RECORDS SUPPLIED ::

>>>

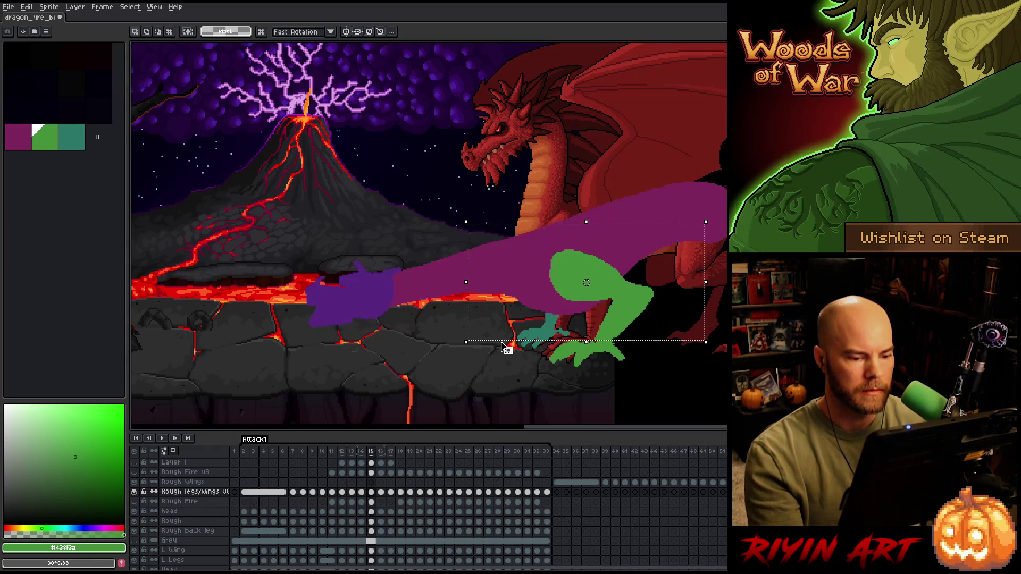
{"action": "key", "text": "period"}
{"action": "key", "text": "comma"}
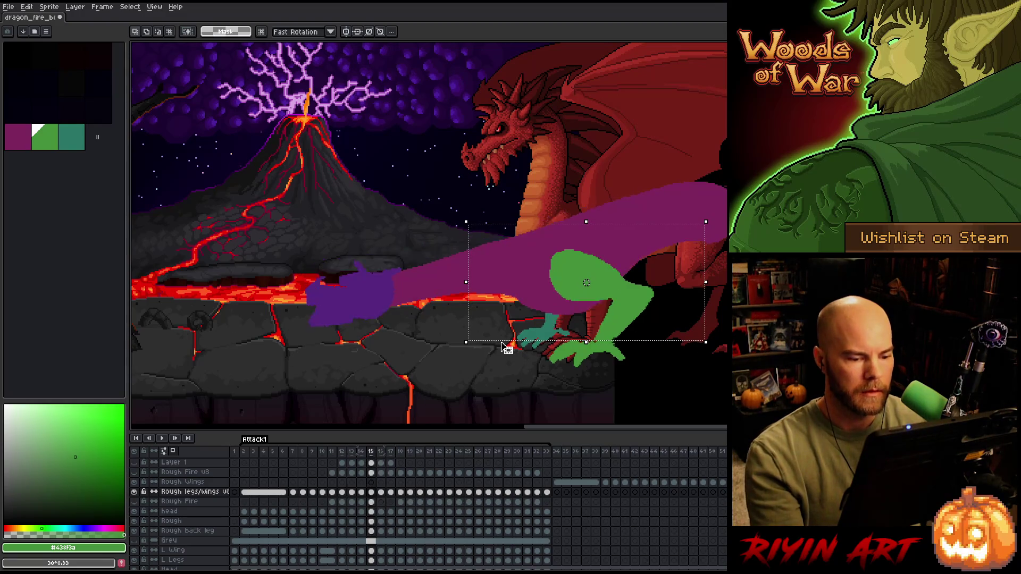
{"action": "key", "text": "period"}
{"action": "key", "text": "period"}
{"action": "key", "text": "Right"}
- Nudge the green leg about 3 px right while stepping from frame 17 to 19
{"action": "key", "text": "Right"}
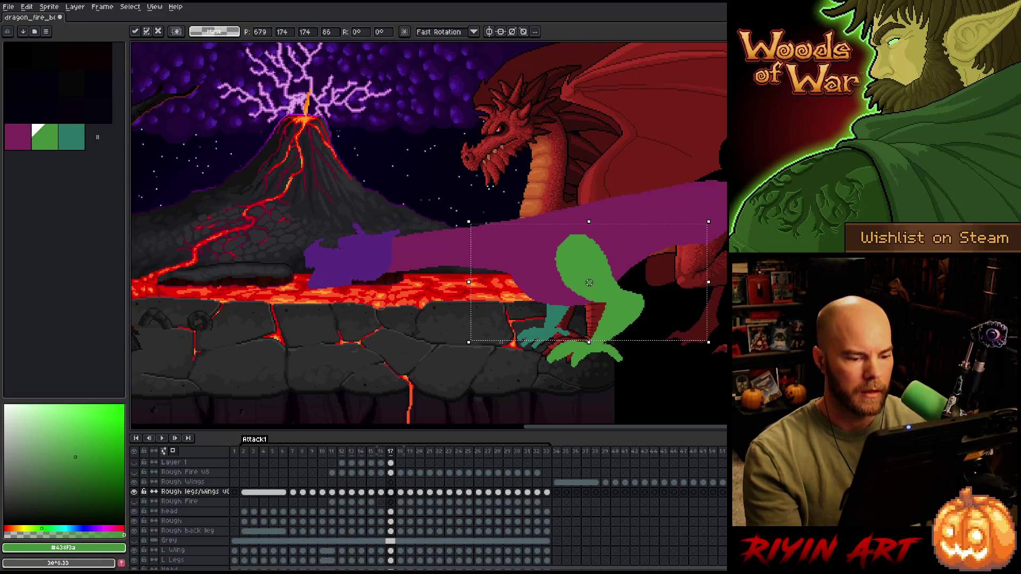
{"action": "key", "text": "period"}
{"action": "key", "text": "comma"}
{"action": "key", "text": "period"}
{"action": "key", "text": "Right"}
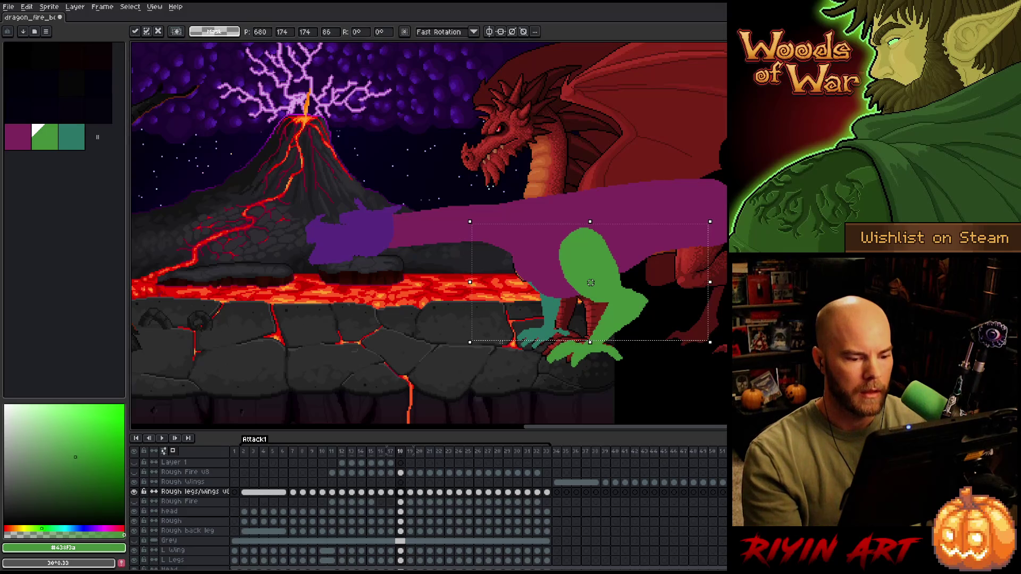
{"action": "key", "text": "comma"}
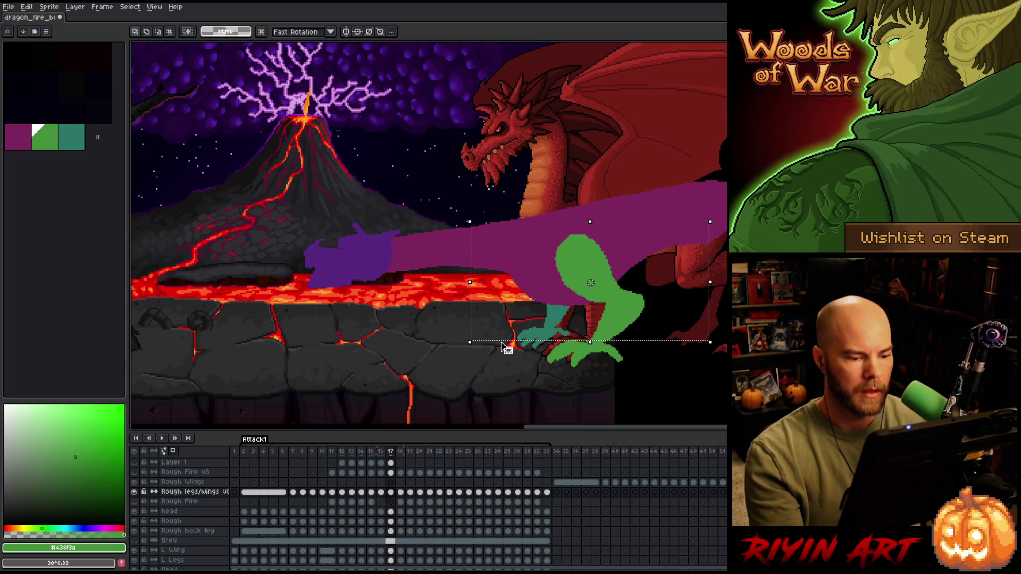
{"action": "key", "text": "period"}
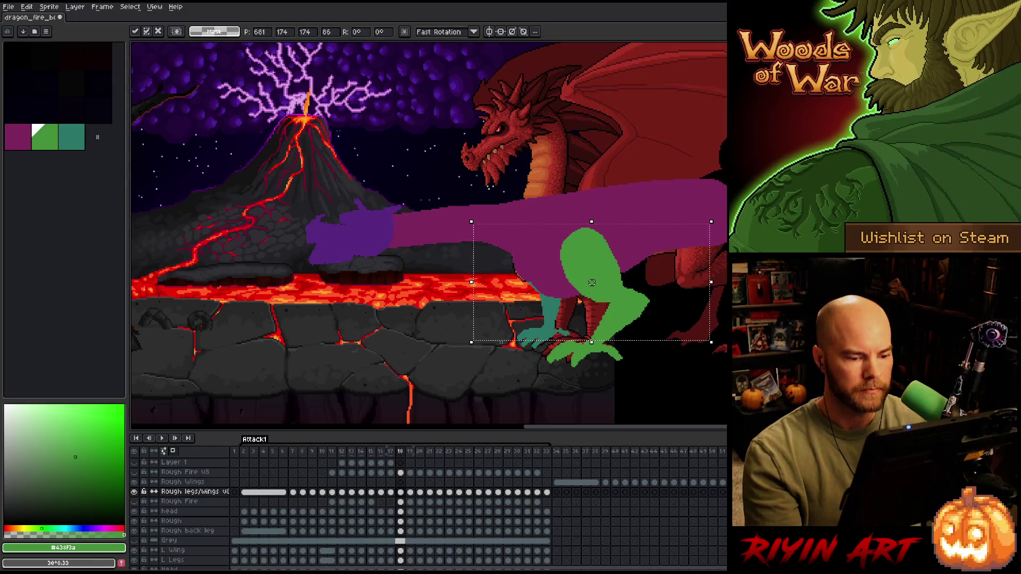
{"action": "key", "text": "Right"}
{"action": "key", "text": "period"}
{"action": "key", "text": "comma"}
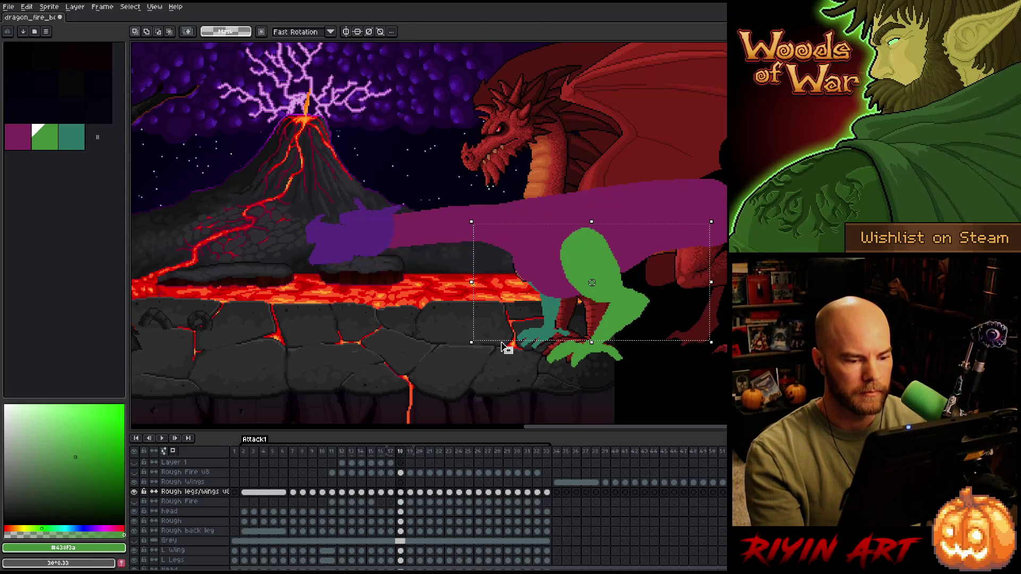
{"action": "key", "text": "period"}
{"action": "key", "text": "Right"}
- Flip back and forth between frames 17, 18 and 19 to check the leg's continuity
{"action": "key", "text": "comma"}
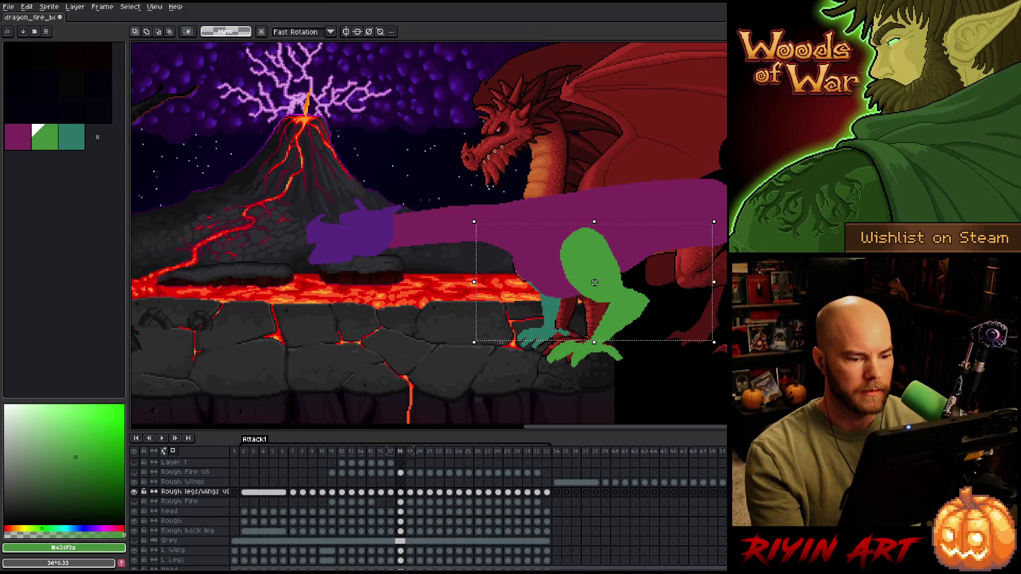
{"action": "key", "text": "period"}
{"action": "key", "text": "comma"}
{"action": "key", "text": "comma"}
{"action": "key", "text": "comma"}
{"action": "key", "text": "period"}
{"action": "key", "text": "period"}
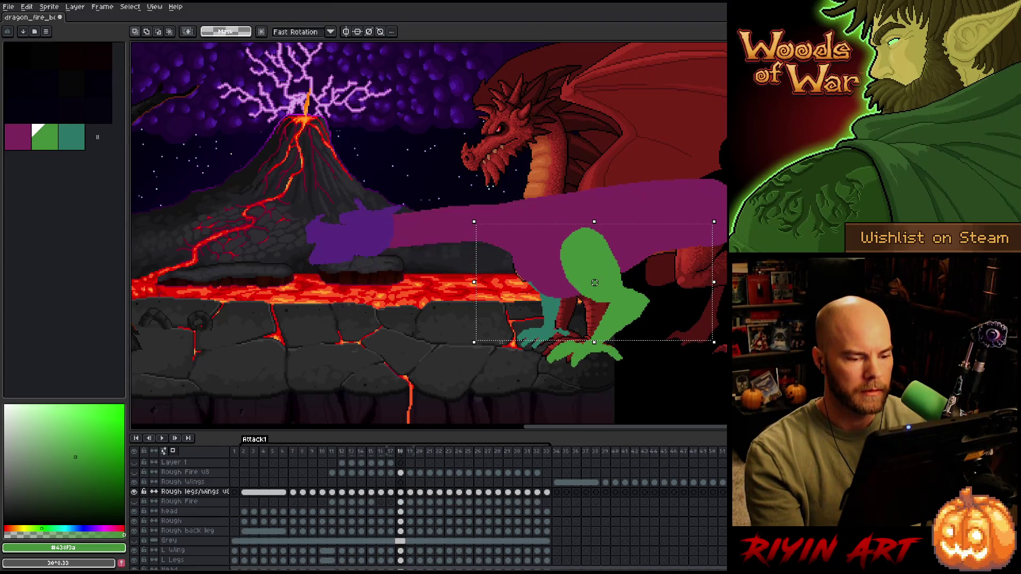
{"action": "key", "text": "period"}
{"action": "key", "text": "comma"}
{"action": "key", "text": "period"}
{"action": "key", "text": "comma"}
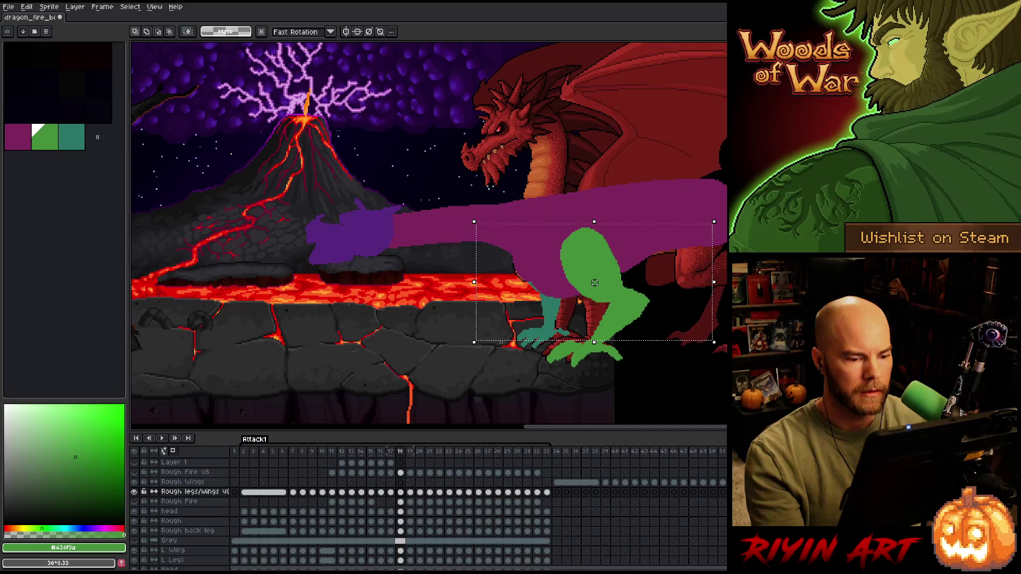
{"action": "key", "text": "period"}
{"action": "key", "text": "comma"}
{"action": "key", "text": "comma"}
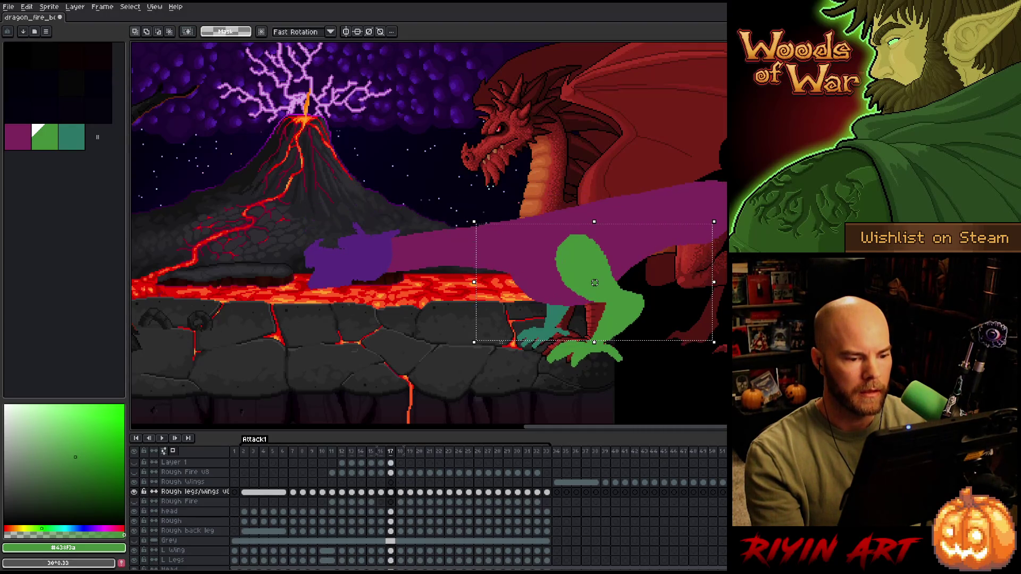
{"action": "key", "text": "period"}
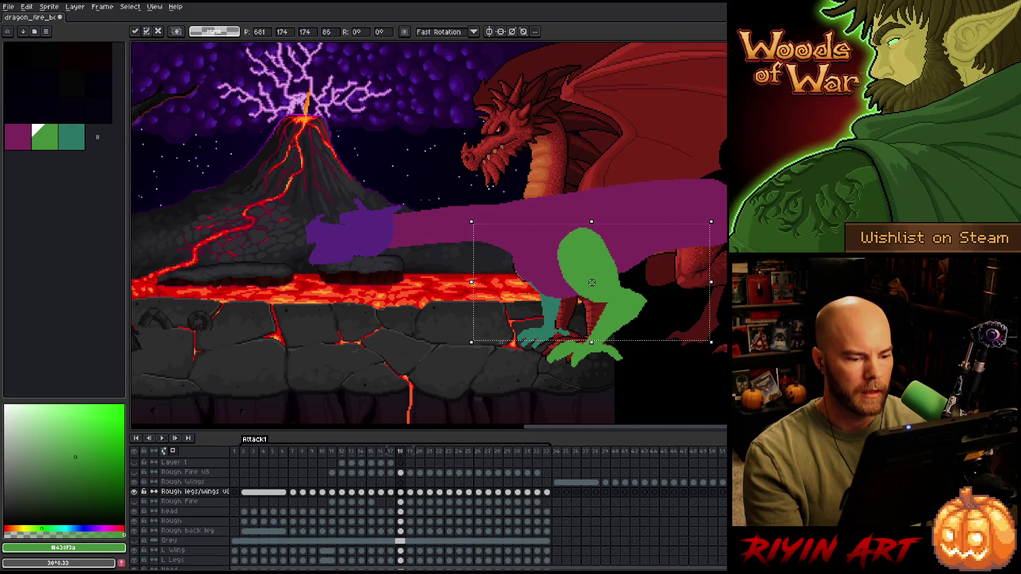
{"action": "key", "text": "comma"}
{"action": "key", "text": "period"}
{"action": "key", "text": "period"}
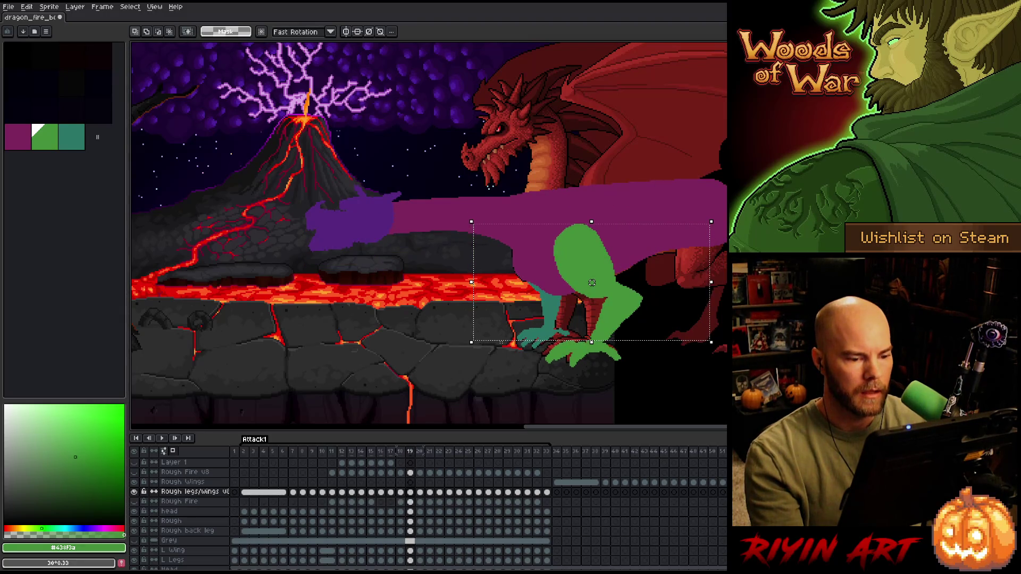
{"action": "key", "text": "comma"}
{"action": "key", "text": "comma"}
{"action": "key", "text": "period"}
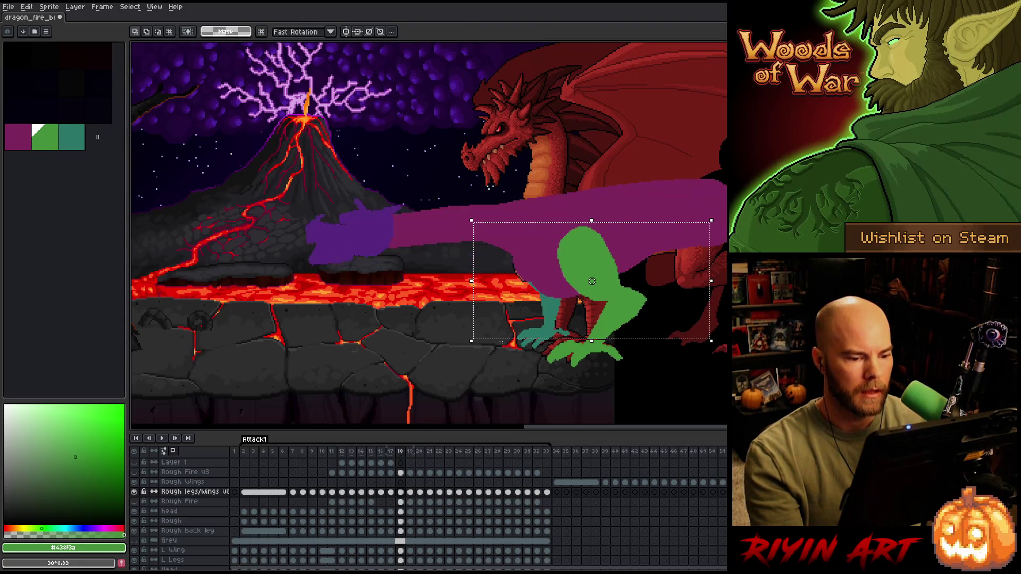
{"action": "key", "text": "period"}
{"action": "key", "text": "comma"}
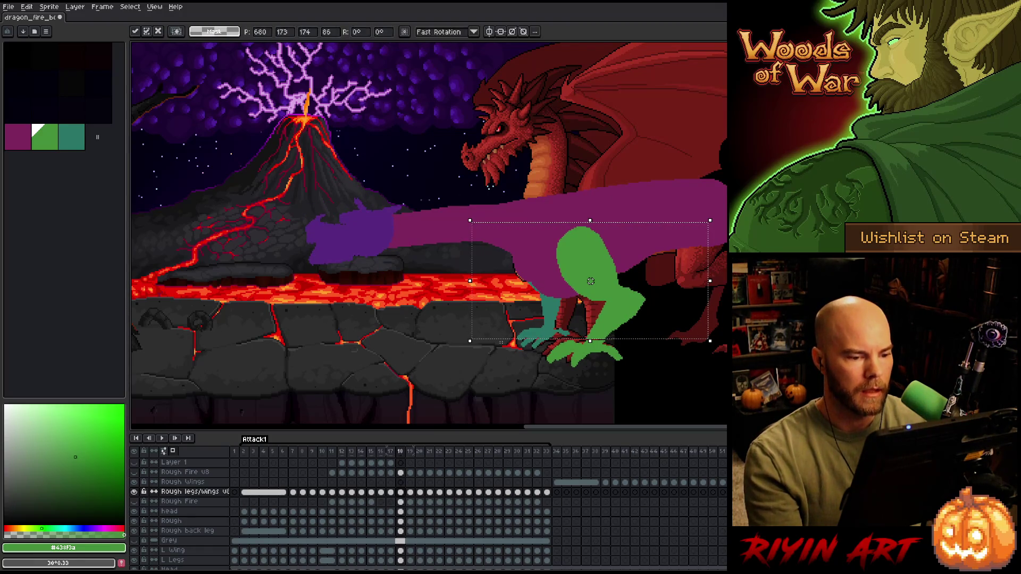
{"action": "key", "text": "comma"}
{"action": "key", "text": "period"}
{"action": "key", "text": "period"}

<<<

WORK ITEM :: The entries need to be restated exactly, and their pictures left out.

RESULT OF THIS EXERCISE ::
{"action": "key", "text": "period"}
{"action": "key", "text": "comma"}
{"action": "key", "text": "period"}
{"action": "key", "text": "period"}
{"action": "key", "text": "Right"}
- Nudge the green leg about 3 px right while stepping from frame 17 to 19
{"action": "key", "text": "Right"}
{"action": "key", "text": "period"}
{"action": "key", "text": "comma"}
{"action": "key", "text": "period"}
{"action": "key", "text": "Right"}
{"action": "key", "text": "comma"}
{"action": "key", "text": "period"}
{"action": "key", "text": "Right"}
{"action": "key", "text": "period"}
{"action": "key", "text": "comma"}
{"action": "key", "text": "period"}
{"action": "key", "text": "Right"}
- Flip back and forth between frames 17, 18 and 19 to check the leg's continuity
{"action": "key", "text": "comma"}
{"action": "key", "text": "period"}
{"action": "key", "text": "comma"}
{"action": "key", "text": "comma"}
{"action": "key", "text": "comma"}
{"action": "key", "text": "period"}
{"action": "key", "text": "period"}
{"action": "key", "text": "period"}
{"action": "key", "text": "comma"}
{"action": "key", "text": "period"}
{"action": "key", "text": "comma"}
{"action": "key", "text": "period"}
{"action": "key", "text": "comma"}
{"action": "key", "text": "comma"}
{"action": "key", "text": "period"}
{"action": "key", "text": "comma"}
{"action": "key", "text": "period"}
{"action": "key", "text": "period"}
{"action": "key", "text": "comma"}
{"action": "key", "text": "comma"}
{"action": "key", "text": "period"}
{"action": "key", "text": "period"}
{"action": "key", "text": "comma"}
{"action": "key", "text": "comma"}
{"action": "key", "text": "period"}
{"action": "key", "text": "period"}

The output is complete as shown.